The interdependence of the two fields has been most recently illustrated with the announcement of the Blue Brain Project which aims to simulate a human brain within 10 years. This ambitious project will inevitably drive advanced research & development in imaging technologies to reveal the structural complexities of the brain which will, in turn, yield roadmaps towards designing better computational structures. This convergence of computer science and neuroscience is laying the foundation for an integrative language of brain computer interface. As the two sciences get closer and closer to each other, they will inevitably interact more directly and powerfully, as each domain adds value to the other and the barriers to integration erode.

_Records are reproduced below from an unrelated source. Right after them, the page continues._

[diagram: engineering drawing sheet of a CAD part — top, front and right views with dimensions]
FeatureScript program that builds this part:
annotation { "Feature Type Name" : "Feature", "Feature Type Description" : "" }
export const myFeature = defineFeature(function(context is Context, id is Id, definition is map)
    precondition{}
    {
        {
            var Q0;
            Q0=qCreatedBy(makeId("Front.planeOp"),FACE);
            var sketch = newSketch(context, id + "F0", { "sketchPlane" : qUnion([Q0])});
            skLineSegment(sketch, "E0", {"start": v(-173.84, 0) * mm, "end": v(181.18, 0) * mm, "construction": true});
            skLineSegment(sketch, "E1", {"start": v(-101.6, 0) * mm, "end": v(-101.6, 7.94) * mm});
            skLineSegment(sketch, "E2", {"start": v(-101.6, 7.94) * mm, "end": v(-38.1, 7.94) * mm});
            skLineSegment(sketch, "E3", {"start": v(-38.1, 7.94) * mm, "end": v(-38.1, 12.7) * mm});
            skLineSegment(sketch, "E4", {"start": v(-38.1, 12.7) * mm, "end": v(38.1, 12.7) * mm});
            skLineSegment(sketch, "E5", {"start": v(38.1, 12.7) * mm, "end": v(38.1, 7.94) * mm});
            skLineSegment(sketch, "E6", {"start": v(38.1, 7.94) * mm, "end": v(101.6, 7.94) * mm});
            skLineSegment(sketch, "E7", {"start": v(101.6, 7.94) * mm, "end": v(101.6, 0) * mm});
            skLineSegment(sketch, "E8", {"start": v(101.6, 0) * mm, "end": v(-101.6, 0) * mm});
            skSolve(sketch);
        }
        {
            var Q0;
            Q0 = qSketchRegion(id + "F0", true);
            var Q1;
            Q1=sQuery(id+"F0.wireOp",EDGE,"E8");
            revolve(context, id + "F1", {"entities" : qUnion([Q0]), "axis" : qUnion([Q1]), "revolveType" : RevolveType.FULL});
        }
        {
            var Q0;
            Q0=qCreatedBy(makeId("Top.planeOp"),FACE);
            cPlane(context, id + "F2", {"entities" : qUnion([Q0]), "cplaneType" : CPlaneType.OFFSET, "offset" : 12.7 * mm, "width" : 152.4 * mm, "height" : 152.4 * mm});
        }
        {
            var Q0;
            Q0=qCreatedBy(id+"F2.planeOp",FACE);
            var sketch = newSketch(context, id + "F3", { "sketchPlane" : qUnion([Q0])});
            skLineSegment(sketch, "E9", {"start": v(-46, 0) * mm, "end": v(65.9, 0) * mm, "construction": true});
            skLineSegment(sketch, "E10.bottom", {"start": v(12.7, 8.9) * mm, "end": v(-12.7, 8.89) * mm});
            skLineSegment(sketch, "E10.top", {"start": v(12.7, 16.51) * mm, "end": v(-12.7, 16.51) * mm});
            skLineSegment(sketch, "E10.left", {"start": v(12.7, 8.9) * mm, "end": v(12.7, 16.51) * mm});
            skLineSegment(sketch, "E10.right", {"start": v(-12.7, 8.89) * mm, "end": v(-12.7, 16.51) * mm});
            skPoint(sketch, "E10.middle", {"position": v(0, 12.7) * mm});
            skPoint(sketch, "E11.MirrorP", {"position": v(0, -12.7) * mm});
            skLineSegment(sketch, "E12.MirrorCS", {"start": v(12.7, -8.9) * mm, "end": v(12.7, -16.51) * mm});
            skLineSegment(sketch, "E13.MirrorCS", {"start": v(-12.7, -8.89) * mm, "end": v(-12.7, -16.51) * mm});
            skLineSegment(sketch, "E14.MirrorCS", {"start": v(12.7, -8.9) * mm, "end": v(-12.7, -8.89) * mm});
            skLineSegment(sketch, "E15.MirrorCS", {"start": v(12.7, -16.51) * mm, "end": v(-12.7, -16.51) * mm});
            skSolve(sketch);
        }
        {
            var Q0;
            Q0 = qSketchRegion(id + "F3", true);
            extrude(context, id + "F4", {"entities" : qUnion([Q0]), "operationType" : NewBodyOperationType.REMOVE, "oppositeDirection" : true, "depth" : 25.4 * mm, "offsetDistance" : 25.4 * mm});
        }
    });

This feedback loop between computation and cognition is ultimately bringing the power of programming to our brains and bodies. The ability to create programmatic objects capable of executing tasks on our behalf has radically altered the way we extend our functionality by dematerializing technologies into more efficient, flexible, & powerful virtual domains. This shift has brought an unprecedented ability to iterate information and construct hyper-technical objects. The sheer adaptive power of these technologies underwrites the imperative towards programming our bodies, enabling us to excercies unprecedented levels of control and augmnetation over our physical form, and further reveal the fabric of mind.